We’ve blogged about the evils of drug companies bearing gifts to doctors a number of times (here, here, here) so when laws to ban such practices in Massachusetts and Vermont went into effect on Wednesday, we thought it was reason to celebrate (in spite of the wistful Streisand/Diamond-like ballads that will no doubt linger in the hearts of many gift-getting docs).
For example, some doctors, such as Harvard hematologist Thomas Stossel (who is no relation to our buddy John, so far as we know), have organized opposition to the new laws—but recent history has not exactly been supportive of such efforts.

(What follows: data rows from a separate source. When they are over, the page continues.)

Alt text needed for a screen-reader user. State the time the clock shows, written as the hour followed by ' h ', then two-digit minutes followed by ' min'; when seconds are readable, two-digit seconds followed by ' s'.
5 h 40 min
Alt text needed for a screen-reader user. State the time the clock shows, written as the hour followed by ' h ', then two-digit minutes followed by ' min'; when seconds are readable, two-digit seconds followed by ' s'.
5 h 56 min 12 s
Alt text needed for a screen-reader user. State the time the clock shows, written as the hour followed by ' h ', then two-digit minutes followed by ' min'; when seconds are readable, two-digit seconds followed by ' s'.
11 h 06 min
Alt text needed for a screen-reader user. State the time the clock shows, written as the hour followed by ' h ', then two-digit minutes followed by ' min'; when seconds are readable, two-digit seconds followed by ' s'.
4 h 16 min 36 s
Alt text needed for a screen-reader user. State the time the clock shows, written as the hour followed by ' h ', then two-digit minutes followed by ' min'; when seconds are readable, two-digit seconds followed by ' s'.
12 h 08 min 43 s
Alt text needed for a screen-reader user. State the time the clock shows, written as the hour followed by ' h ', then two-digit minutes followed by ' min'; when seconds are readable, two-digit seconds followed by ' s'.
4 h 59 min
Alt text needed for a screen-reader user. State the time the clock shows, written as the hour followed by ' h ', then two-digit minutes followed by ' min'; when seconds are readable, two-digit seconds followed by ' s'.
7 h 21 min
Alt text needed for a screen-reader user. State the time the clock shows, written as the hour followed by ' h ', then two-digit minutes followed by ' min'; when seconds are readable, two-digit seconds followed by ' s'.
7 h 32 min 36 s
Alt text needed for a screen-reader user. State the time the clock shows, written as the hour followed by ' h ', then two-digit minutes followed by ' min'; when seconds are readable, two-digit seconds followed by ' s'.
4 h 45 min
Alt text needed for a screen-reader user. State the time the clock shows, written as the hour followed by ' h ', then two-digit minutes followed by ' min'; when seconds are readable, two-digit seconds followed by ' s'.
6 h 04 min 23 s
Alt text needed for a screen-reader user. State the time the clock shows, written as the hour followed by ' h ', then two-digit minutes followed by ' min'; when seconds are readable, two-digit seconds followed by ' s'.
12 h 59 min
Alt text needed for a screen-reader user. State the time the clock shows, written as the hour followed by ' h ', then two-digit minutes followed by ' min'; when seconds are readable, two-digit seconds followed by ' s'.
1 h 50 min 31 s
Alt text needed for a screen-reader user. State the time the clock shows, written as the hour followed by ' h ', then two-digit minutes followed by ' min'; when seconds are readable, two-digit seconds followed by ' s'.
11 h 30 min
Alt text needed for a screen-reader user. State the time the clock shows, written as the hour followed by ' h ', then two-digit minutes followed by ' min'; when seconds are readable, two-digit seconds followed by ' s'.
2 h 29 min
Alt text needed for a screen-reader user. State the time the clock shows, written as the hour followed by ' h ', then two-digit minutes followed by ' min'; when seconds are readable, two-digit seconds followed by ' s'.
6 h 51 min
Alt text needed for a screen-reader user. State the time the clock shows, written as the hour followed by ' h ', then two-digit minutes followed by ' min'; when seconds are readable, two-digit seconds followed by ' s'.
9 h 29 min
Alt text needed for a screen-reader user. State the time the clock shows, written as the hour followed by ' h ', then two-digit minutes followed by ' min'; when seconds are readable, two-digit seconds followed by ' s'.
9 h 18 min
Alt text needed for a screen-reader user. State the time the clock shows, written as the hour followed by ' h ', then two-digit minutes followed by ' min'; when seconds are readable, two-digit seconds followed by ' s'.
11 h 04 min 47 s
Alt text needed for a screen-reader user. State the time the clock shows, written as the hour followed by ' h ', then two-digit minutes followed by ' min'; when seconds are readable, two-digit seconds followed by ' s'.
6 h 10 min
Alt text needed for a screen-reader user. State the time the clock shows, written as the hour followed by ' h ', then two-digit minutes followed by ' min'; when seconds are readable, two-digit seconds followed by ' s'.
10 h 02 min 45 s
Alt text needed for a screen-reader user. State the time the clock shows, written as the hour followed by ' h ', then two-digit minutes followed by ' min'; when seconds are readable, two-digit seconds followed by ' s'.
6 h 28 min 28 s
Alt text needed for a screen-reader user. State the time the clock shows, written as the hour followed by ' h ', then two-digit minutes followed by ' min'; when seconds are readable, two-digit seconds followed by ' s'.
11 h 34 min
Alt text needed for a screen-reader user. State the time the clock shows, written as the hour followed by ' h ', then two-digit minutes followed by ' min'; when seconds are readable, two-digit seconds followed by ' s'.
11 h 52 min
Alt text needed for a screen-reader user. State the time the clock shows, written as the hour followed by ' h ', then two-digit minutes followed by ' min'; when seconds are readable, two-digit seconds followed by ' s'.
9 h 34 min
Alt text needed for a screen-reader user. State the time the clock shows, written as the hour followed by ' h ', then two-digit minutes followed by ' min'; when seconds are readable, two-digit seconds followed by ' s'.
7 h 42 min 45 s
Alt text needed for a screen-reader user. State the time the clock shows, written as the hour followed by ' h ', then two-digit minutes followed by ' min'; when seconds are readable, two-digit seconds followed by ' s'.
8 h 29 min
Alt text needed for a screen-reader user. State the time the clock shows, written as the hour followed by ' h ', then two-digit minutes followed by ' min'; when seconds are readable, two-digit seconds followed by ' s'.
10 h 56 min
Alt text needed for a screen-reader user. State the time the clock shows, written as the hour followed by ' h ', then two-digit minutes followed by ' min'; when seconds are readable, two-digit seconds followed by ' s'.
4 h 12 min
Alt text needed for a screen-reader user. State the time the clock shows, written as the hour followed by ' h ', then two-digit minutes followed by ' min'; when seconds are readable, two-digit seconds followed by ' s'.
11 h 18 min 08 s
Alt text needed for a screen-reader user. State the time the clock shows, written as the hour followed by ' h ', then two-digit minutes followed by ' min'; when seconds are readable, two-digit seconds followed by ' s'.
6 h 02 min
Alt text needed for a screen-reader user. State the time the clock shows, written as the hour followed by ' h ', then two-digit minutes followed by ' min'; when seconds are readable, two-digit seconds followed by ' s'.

As we’ve noted before, the U.S. Justice Department is investigating Forest Labs for persuading doctors to use its drugs by picking up the tab for expensive meals, vacations, and sporting events. The company as already set aside $170 million to cover the investigation. Medtronic paid the government $40 million for dangling “lavish trips” in front of doctors to entice them to use its spinal products. And Pfizer pled guilty and paid $430 million for enticing doctors into prescribing the drug Neurotonin by giving them “lavish weekends and trips to Florida, the 1996 Atlanta Olympics and Hawaii.”
“It’s a winds-of-change bill,” said Ken Libertoff, executive director of the Vermont Association for Mental Health, of the Vermont bill. “It says the relationship between pharmaceutical manufacturers and the medical field will dramatically change.”
And that may be so, as legislatures in “Oregon, Texas, Connecticut, Colorado, Illinois and Maryland” consider similar limits on drug company/doctor gift exchanges.